• What this task involves: Return exactly the span of lines in the following data that opens with the line containing "and Saudi government" and closes with the line containing "with the American citizen mother.". Include nothing else.

(Page-level text extractions)
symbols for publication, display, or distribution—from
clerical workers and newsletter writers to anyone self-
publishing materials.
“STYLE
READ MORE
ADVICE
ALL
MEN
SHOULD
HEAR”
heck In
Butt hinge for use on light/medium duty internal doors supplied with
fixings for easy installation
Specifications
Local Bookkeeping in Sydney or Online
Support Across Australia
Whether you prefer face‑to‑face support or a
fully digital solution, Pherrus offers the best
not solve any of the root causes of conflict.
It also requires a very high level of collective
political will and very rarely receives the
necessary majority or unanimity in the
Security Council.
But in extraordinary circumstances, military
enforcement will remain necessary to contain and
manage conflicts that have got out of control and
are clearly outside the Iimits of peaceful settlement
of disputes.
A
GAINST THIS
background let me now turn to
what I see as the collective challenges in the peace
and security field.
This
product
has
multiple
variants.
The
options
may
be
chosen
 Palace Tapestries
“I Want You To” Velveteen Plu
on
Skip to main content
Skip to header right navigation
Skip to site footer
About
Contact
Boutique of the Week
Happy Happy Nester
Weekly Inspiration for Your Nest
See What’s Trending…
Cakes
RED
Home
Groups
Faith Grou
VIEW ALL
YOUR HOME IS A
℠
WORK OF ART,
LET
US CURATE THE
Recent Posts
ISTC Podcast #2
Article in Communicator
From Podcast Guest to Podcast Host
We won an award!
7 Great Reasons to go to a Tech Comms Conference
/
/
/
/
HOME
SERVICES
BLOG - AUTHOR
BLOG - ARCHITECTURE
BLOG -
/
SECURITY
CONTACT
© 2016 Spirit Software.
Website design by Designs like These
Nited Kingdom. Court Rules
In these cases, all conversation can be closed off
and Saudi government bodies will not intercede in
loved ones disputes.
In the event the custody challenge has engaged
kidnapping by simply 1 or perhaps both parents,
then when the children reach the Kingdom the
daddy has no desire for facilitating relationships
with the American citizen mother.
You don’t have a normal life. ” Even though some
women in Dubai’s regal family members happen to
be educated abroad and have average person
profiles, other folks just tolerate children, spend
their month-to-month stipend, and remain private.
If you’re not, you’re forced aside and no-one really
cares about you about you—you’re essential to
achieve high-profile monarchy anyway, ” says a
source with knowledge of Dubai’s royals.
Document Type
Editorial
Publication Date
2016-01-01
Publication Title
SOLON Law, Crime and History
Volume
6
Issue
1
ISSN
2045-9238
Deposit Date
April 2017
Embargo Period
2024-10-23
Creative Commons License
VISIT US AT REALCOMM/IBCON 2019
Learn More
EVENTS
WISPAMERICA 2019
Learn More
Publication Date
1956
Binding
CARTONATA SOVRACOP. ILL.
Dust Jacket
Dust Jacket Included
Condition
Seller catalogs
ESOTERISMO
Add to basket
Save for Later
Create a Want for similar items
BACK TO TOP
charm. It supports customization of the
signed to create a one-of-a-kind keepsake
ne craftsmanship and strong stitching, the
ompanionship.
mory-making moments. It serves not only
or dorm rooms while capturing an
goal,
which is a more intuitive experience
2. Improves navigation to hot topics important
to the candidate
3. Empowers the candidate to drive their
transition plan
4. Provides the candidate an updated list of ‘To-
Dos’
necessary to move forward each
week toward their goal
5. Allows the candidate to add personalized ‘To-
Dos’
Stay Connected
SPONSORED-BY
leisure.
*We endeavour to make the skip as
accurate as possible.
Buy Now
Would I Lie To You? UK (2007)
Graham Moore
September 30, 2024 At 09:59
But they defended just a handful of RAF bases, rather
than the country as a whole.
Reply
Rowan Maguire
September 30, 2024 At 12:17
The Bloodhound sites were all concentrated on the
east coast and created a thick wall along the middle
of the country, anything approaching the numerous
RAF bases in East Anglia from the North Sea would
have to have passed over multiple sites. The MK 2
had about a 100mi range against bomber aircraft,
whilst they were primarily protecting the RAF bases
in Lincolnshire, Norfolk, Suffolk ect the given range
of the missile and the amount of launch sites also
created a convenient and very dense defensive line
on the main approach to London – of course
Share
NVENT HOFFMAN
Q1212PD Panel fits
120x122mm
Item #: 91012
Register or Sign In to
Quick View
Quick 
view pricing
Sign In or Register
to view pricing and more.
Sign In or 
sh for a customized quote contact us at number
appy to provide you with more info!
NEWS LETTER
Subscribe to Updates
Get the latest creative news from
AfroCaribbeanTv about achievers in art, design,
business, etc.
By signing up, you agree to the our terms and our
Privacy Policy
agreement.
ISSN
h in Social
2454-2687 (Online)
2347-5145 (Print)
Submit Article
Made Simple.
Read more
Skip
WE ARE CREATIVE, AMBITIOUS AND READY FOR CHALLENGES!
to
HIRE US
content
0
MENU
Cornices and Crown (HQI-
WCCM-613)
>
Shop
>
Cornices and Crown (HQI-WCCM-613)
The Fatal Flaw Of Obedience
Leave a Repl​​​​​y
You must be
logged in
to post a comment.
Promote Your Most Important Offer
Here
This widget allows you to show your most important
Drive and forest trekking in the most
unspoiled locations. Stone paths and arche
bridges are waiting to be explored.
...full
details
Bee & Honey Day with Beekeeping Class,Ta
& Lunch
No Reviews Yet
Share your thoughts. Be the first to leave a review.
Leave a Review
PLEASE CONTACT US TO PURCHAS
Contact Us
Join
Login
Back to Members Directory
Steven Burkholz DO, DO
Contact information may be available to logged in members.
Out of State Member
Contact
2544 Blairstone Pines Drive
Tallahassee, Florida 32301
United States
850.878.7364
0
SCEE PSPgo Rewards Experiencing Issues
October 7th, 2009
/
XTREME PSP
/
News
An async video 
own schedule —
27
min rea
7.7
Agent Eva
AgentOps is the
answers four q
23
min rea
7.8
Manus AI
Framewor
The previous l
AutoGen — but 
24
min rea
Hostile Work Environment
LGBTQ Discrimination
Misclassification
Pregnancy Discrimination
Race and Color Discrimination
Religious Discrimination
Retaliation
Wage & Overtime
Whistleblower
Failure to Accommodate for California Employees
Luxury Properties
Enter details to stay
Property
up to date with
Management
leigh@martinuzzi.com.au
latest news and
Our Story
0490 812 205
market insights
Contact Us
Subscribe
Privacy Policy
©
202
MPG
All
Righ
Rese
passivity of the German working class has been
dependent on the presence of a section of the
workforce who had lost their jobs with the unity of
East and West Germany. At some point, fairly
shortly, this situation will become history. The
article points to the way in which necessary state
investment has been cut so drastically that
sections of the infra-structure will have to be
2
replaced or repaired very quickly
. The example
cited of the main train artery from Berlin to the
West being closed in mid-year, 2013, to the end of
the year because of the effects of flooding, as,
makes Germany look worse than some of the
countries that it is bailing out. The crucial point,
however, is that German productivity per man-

• Exercise response:
and Saudi government bodies will not intercede in
loved ones disputes.
In the event the custody challenge has engaged
kidnapping by simply 1 or perhaps both parents,
then when the children reach the Kingdom the
daddy has no desire for facilitating relationships
with the American citizen mother.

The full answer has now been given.